Attorney Scott Pilutik wrestles with the news of the day, from a lawyerly perspective…
One of the harder things to wrap one’s head around in all this drama is figuring how a tight cast of characters all relate to each other and to their attorneys who may or may not be acting as attorneys.
Parnas and Fruman have as their lawyers John Dowd and Rudy Giuliani.
Giuliani and Dowd also represent or represented (for purposes of privilege assertions there’s no difference) Donald Trump.
Giuliani also hired Parnas and Fruman to work on his behalf in connection with his work for Donald Trump, so both parties are paying each other (for what? It’s quite unclear).
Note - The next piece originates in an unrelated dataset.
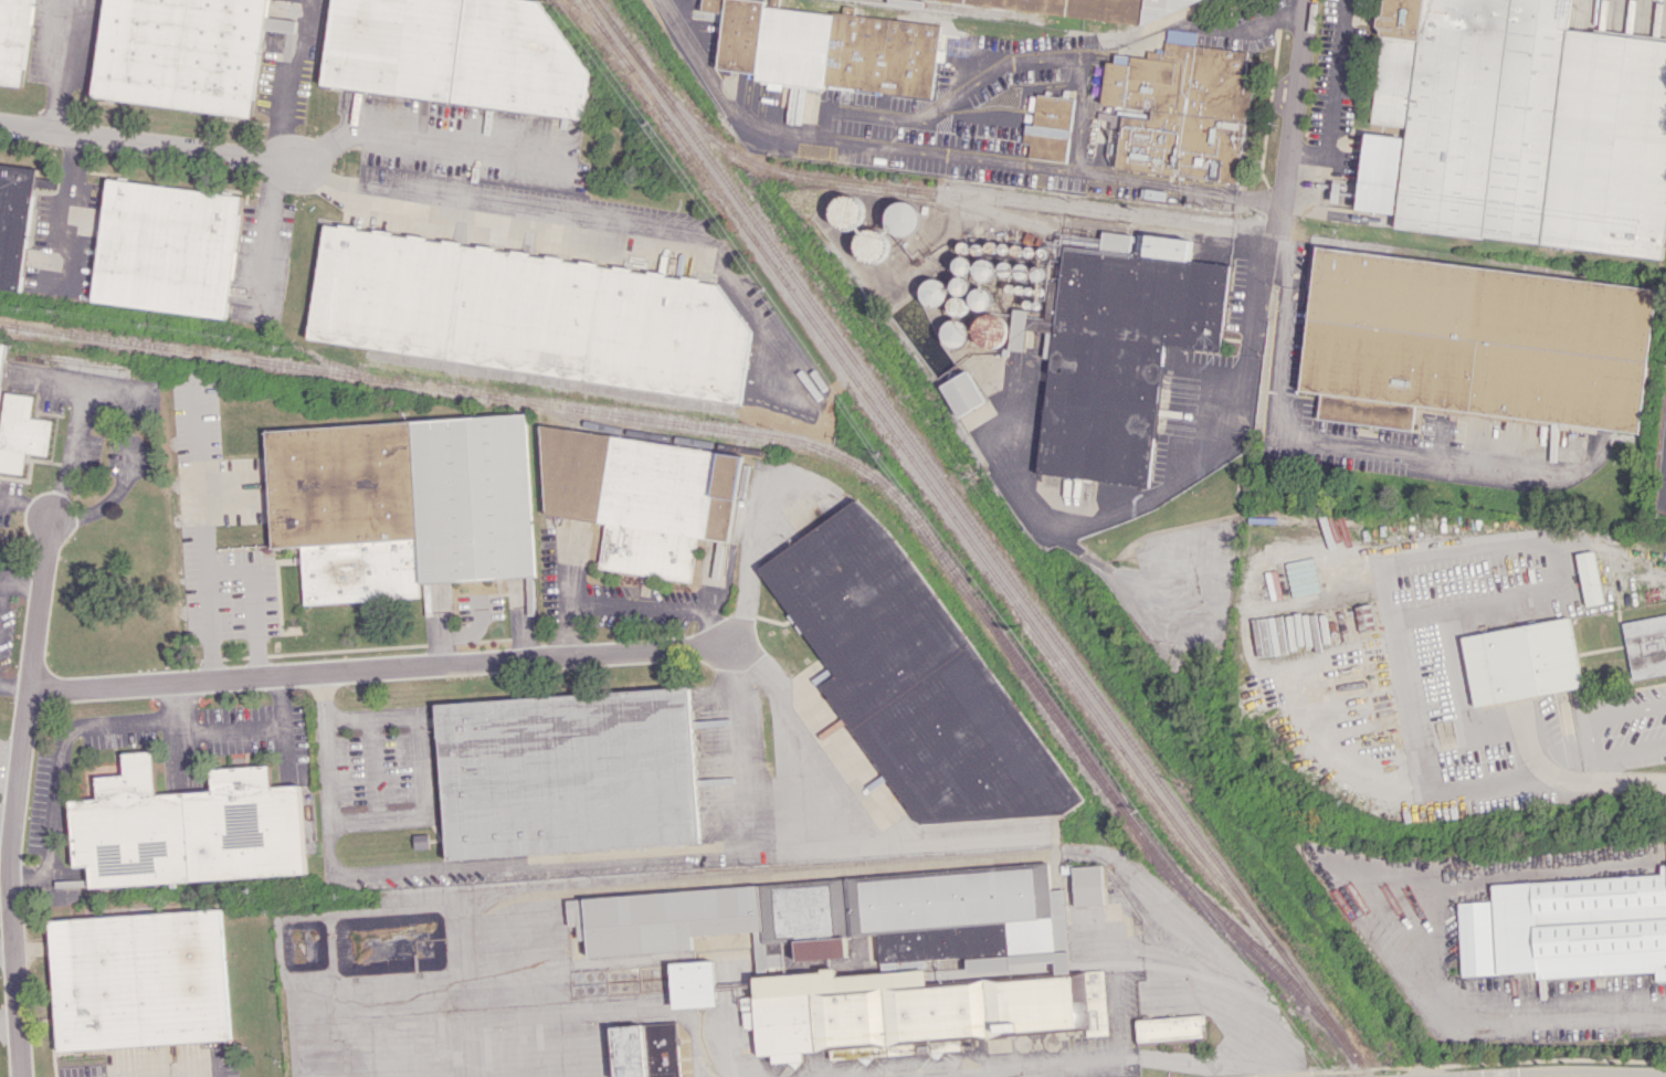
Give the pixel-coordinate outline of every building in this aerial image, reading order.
[(33,0),(0,0),(0,83),(23,85),(33,0)] [(254,116),(267,0),(104,0),(94,98),(254,116)] [(322,88),(584,116),(588,77),(539,0),(331,0),(322,88)] [(939,23),(763,7),(764,0),(701,0),(700,11),(722,13),(717,69),(755,73),(754,80),(932,97),(939,23)] [(948,5),(953,3),(968,5),(969,7),(972,6),(1141,23),(1202,0),(946,0),(948,5)] [(1665,223),(1665,40),(1567,30),(1570,0),(1384,0),(1372,123),(1406,126),(1405,137),(1365,133),(1357,210),(1396,213),(1395,230),(1663,256),(1665,223)] [(265,30),(295,31),(295,19),(266,18),(265,30)] [(1115,168),(1205,178),(1206,174),(1198,173),(1199,164),(1205,164),(1206,154),(1212,155),(1211,163),(1216,163),(1219,130),(1239,132),(1240,118),(1249,119),(1252,91),(1243,90),(1247,51),(1195,45),(1196,32),(1166,29),(1162,59),(1129,56),(1128,64),(1105,61),(1100,105),(1122,107),(1115,168)] [(1066,162),(1072,97),(1035,94),(1032,125),(1024,124),(1022,143),(1029,144),(1028,158),(1066,162)] [(36,168),(0,163),(0,287),(23,290),(36,168)] [(93,302),(227,317),(241,194),(107,179),(93,302)] [(832,221),(840,221),(840,230),(861,230),(861,197),(832,197),(832,221)] [(890,235),(919,233),(917,202),(889,203),(890,235)] [(306,342),(740,400),(749,333),(717,284),(699,281),(697,278),(682,276),(679,278),(665,276),(663,273),(647,271),(646,271),(611,267),(610,268),(597,266),(594,262),(579,260),(576,263),(563,261),(560,257),(544,255),(541,257),(528,256),(526,252),(355,229),(353,226),(339,224),(336,226),(322,224),(306,342)] [(885,261),(886,231),(858,230),(857,260),(885,261)] [(1038,475),(1151,486),(1163,346),(1220,352),(1229,264),(1191,260),(1193,239),(1102,231),(1101,249),(1084,247),(1084,239),(1072,238),(1072,235),(1062,234),(1057,280),(1049,279),(1045,317),(1029,315),(1029,310),(1013,308),(1009,349),(1024,351),(1026,330),(1049,332),(1047,357),(1049,357),(1038,475)] [(1324,246),(1651,288),(1632,435),(1305,393),(1324,246)] [(976,261),(976,280),(996,279),(995,260),(976,261)] [(976,347),(1006,346),(1005,315),(975,315),(976,347)] [(956,318),(939,333),(953,350),(971,334),(956,318)] [(941,385),(959,417),(986,402),(968,370),(941,385)] [(24,474),(26,453),(48,456),(52,420),(31,418),(33,395),(4,392),(0,428),(0,472),(24,474)] [(265,429),(272,548),(301,546),(304,604),(419,598),(419,582),(534,577),(526,415),(265,429)] [(599,569),(692,581),(698,537),(729,541),(741,453),(548,428),(537,514),(605,522),(599,569)] [(760,564),(832,677),(824,683),(913,823),(1058,815),(1073,806),(872,492),(760,564)] [(1602,603),(1584,605),(1575,553),(1593,550),(1602,603)] [(1665,673),(1665,614),(1620,622),(1630,679),(1665,673)] [(1460,635),(1472,706),(1580,688),(1569,618),(1460,635)] [(437,702),(446,858),(699,844),(690,688),(437,702)] [(73,866),(68,800),(97,798),(96,775),(124,774),(123,752),(152,750),(156,794),(211,791),(210,769),(270,764),(272,785),(299,783),(306,874),(88,888),(87,865),(73,866)] [(1102,905),(1101,865),(1072,866),(1074,906),(1102,905)] [(1535,972),(1535,977),(1654,973),(1654,980),(1665,980),(1665,866),(1658,866),(1659,876),(1490,883),(1490,901),(1457,902),(1460,975),(1535,972)] [(1107,1034),(1104,971),(1069,972),(1065,889),(1049,890),(1048,871),(566,895),(568,925),(578,925),(578,940),(588,940),(589,956),(694,951),(693,935),(754,932),(756,970),(782,969),(782,975),(753,977),(757,1055),(772,1054),(772,1064),(803,1063),(802,1051),(931,1044),(931,1051),(960,1050),(959,1037),(1086,1031),(1086,1035),(1107,1034)] [(55,1049),(229,1041),(223,910),(49,919),(55,1049)] [(671,963),(672,1008),(716,1006),(714,961),(671,963)] [(1203,1038),(1202,1016),(1136,1018),(1137,1040),(1203,1038)] [(678,1023),(611,1025),(613,1076),(680,1076),(678,1023)]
Parnas and Fruman were business partners, to some degree, with Dimitri Firtash, a Russian organized crime figure in Vienna awaiting extradition back to the United States to stand trial for various financial crimes not obviously related to the impeachment inquiry.
Vienna is also where Parnas, Fruman, and Giuliani were to meet Firtash before Parnas and Fruman were arrested, just prior to boarding the plane.
Firtash is represented by Joe diGenova and Victoria Toensing (he paid them $1 million), who also represents ‘journalist’ John Solomon, discussed in this article.
DiGenova and Toensing also represent Sean Hannity, who often has Solomon on to peddle the latest conspiracy theory. Not long ago The Hill, Solomon’s publisher, was forced to relegate Solomon’s pieces to the opinion section only, despite that he ostensibly “reports.”
Sean Hannity, of course, privately advises Trump.
I could go on at significant length but you get the picture.
That these actors and criminals share a small group of attorneys doesn’t seem like a coincidence to me. I think the picture that’s emerging is one where these lawyers’ only value added as lawyers is to protect communications between participants in larger conspiracies, and so the lawyers themselves can operate as lobbyists and foreign agents without having to go on the record as required by law and remain accountable.
That, coupled with Trump’s preposterously expansive view of executive privilege, allow for the formation and furtherance of an unaccountable crime network operating in plain sight. Not to mention the Department of Justice’s leader Bill Barr helping in every way he can to nurture long-debunked conspiracies about the CIA and FBI conspiring to hurt Donald Trump’s election chances in 2016
I’m not alleging a specific conspiracy here, only a shared, corrupt methodology that cuts across many cases, both related and unrelated. A corruption of both transparency laws and the legal profession.
In all likelihood any judge will see straight through many of these forthcoming privilege claims. But it costs capital and time to get there, and Trump’s entire existence has only ever been about running out the clock.
In other, bigger news today, a federal judge today permitted the release of certain redacted portions of the Mueller Report to the House, killing the Trump administration’s argument that an impeachment inquiry hadn’t actually been opened because the House hadn’t voted on it, among other bad arguments.
Also, the Inspector General wrote a blistering letter to the OLC, asking that it withdraw its opinion finding that the Ukraine whistleblower complaint didn’t implicate an “urgent matter,” which opinion excused the various officials who declined to bring it to Congress.